Dear SLICE friends Here is what happened in February:

  1. We thought more about ‘SLICE working papers’. Jacob reports below.
  2. SLICE Experimental strand held a workshop in Copenhagen. Votre vieux rédacteur reports below. Best wishes from Copenhagen Tore

SLICE working papers

For a while now, we have been thinking about establishing a series of working papers online. ‘SLICE working papers’ do now exist as an entry at the SLICE website

The first appearances here will be presentations from the SLICE Experimental workshop which took place in Copenhagen last week [see report below]. The purpose of the workshop was to share experiences and good ideas and to share mutual inspiration. For non-participants (and non-experimentalists) the presentations also give a good overview of the current status of the SLICE Experimental projects in the various countries in which such projects are up and running or are about to kick off. The presentations will be made available as their authors submit them (if they chose to do so, of course).

In the working papers series we will try to continually document the history and development of the project(s). We also plan to soon expand on the working papers by inviting edited collections from various SLICE related events. We have been present at a number of themed panels at conferences and it would seem a good idea to get the word on these events out in the relatively quick and informal and non-exclusive format of a series of online working papers. If you have ideas for the series or for an edited collection, let us know.

SLICE Experimental strand meeting, Copenhagen February 24-25, 2014

Purpose

The purpose of this meeting was to strengthen contact and mutual support between SLICE members who are presently carrying out, or preparing for carrying out, ‘SLICE experimental studies of language attitudes’.

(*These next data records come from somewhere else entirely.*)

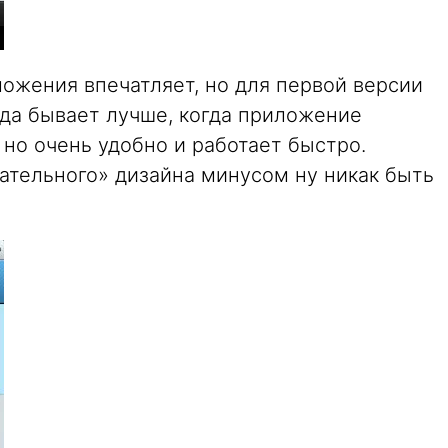
иложения впечатляет, но для первой версии
гда бывает лучше, когда приложение
 но очень удобно и работает быстро.
ательного» дизайна минусом ну никак быть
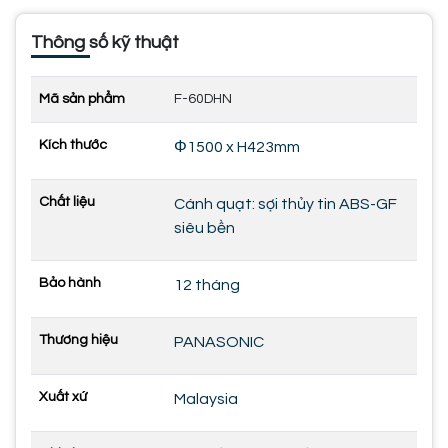
Thông số kỹ thuật
Mã sản phẩm
F-60DHN
Kích thước
Φ1500 x H423mm
Chất liệu
Cánh quạt: sợi thủy tin ABS-GF
siêu bền
Bảo hành
12 tháng
Thương hiệu
PANASONIC
Xuất xứ
Malaysia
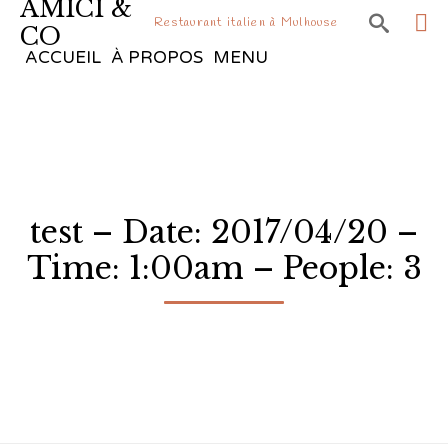
AMICI &

Restaurant italien à Mulhouse
CO
Sk
ACCUEIL
À PROPOS
MENU
to
co
test – Date: 2017/04/20 –
Time: 1:00am – People: 3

In the invitation to the meeting, the basic concern of such studies was spelled out as follows:

SLICE experimental studies aim to obtain data which can be compared across communities, built on distinctions concerning the possible existence of...  * two language-ideological systems which may differ largely depending on the elicitation conditions in terms of levels of awareness or consciousness (and the further hypothesis that subconscious attitudes are important to language (de)standardization processes in ways that conscious attitudes are not) * two subconscious evaluative dimensions to do with social values in terms of ‘superiority vs. dynamism’ (a distinction which, hypothetically, emerges from the restructuring of the public sphere – and of the public/private relationship – as the modern media universe is added to the institutions of the  traditional establishment). Thus, the overarching questions which framed the contributions and discussions focused on how to conceptualise and operationalise these basic SLICE distinctions in our different communities:

(1) How do we investigate whether attitudes differ at different levels of awareness or consciousness – in order to establish the possible existence of two language-ideological systems with different impact on language variation and change, including (de)standardization processes?

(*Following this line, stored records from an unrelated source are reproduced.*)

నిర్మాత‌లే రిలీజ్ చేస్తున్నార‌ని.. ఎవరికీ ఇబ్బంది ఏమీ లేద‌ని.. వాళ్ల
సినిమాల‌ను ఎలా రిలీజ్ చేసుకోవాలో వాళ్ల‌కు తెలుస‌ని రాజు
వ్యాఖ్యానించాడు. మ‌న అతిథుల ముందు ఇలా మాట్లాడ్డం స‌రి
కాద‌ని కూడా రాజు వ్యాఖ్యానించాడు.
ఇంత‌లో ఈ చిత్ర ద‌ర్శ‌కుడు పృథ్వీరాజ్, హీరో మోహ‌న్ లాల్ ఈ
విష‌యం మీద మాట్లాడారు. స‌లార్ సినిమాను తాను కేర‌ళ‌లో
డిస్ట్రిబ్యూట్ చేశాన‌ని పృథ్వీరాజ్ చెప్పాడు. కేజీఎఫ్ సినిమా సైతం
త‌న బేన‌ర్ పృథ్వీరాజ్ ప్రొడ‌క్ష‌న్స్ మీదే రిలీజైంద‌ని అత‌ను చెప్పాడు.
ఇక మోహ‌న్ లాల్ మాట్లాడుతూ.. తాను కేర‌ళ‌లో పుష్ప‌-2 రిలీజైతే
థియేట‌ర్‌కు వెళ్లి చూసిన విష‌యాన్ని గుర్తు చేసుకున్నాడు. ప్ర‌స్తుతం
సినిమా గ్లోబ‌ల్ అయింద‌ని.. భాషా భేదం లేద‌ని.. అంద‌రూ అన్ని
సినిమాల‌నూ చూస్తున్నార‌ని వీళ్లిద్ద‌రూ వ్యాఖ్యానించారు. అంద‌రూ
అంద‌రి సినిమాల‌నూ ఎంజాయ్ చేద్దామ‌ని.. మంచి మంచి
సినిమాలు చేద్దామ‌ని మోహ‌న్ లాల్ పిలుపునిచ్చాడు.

(2) How do we investigate whether subconsciously offered attitudes (if such attitudes can be obtained) differ in terms of superiority vs. dynamism values – in order to shed light on the relevance of this value distinction for the study of language variation and change, including (de)standardization processes?

Participants

Quite a few and quite different communities were represented at the meeting, yielding an intriguing pool of experiences to learn from and issues to be solved. Three different ‘stages’ in the process of establishing and completing SLICE experimental work were represented by the following people, who all had prepared presentations of their ongoing or planned for projects:

(1) People who have had funding for some time and are somewhere in the process of collecting and analyzing data – Helge Sandøy, studies in western Norway. – Loreta Vaicekauskienė, studies all over Lithuania.

(2) People who have recently obtained funding and are somewhere in the process of preparing for collecting and analyzing data – Therese Leinonen, studies in Swedish-language Finland. – Benedikte Vardøy, studies in Russia.

(3) People who have prepared project proposals and are applying for funding   – Christoph Purschke, studies in Austria. – Lena Wenner, studies in Sweden. – Rosa Doublet, studies in Eastern Norway

Stefan Grondelaers presented results from his own (with colleagues) efforts to empirically establish the emergence of an evaluative dimension of ‘dynamism’ in the language-ideological reality of the Lowlands.

In addition, several people in Copenhagen participated with their knowledge about SLICE experimental studies in general, and in Denmark in particular: Frans Gregersen, Jacob Thøgersen, Marie Maegaard, Nicolai Pharao, Nikolas Coupland, and Tore Kristiansen – including also Ursula Ritzau, previously a student of sociolinguistics in Copenhagen, now working in Zürich and planning a language attitudes project there.